Retired RDU chief: Airport 'for today' is here
Posted November 26, 2011
Updated November 27, 2011
Morrisville, N.C. — The longtime director of Raleigh-Durham International Airport is enjoying his first holiday weekend without worrying about how travelers are faring in the friendly skies.
John Brantley retired this week after overseeing operations at RDU for 29 years. He started at RDU in 1977 as an engineering assistant and become airport director five years later.
"At the time, it was going to be a two-year commitment. That turned into 34," Brantley said.
In the late 70s, RDU still looked like it had at the end of World War II, and it lay in what was then a largely undeveloped area between Raleigh and Durham.
"I don't mind telling you. In 1978, we didn't get a lot of compliments. We got a lot of complaints," he remembered.
The nearby Research Triangle Park was taking off, though, and both the RDU Authority and Brantley knew the airport needed to keep up with the times.
Brantley turned to the public for help in crafting their vision for expanding RDU.
"You tell us what you like and dislike and hopefully consensus would build around that, and that's exactly what happened," he said.
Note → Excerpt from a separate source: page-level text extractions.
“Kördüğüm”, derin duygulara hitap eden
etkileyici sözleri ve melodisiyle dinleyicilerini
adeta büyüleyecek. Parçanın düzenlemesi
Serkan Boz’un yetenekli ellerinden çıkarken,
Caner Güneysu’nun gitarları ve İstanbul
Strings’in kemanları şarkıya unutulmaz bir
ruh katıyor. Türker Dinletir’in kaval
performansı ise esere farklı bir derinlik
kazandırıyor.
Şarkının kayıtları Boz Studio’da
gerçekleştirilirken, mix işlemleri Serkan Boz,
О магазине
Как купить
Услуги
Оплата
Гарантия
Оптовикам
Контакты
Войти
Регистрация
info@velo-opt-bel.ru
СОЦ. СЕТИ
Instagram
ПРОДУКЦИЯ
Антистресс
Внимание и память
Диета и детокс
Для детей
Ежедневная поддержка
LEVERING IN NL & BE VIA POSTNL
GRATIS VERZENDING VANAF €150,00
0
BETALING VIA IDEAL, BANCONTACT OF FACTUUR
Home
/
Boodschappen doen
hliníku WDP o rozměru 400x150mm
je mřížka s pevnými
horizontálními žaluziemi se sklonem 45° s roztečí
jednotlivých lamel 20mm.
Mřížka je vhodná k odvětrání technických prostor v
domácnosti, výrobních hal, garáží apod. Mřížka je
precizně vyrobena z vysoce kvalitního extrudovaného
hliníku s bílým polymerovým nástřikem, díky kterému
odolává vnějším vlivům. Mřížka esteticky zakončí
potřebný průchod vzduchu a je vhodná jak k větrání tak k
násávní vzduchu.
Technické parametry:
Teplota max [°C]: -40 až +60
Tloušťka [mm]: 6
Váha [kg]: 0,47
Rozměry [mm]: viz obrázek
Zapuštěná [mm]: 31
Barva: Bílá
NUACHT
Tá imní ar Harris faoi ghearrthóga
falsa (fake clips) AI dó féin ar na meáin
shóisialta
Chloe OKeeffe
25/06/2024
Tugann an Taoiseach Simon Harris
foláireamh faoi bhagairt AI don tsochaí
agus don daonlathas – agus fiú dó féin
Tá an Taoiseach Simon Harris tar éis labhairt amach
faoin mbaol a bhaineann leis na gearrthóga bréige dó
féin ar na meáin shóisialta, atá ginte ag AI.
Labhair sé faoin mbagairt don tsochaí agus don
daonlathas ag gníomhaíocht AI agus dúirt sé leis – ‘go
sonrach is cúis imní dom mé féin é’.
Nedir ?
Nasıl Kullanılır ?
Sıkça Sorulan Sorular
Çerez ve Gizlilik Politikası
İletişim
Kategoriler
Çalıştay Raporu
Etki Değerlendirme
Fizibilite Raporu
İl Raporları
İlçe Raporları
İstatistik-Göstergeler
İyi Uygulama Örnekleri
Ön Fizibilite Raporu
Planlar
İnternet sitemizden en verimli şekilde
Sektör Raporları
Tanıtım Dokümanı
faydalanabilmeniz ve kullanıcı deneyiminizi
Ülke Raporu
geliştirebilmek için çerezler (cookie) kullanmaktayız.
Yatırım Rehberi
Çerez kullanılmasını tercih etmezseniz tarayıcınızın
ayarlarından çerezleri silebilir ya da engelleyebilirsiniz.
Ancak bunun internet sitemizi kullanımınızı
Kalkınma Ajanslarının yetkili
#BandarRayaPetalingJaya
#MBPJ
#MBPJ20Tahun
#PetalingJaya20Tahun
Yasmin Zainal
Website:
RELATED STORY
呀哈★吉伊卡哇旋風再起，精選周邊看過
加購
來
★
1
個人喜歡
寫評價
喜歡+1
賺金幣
Brantley oversaw the evolution of RDU from a mid-sized regional airport drawing 700,000 people a year to to a thriving airport taking 9.1 million travelers a year from coast to coast and to several international destinations.
His long-range master plan included construction of the airport’s 10,000-foot runway and the red-roofed Terminal C that American Airlines used as its Southeast hub operations.
When American pulled out in the mid-1990s, Brantley recruited Midway Airlines, which catered to business travelers, and when Midway ceased operations in the economic downturn after 9/11, he recruited Southwest Airlines, jetBlue and other carriers.
Brantley also oversaw a massive overhaul of the airport's facilities, capped by the opening $570 million Terminal 2 ahead of schedule and under budget in January.
A North Carolina State University alum and die-hard fan, Brantley had one last gift for RDU: At his last board meeting, he declared the airport Wolfpack Country.
Brantley said he takes pride in walking through Terminal 2 and seeing the fulfillment of a decade-long vision.
"I felt in many respects that the airport that was needed or is needed for today is finally here," he said.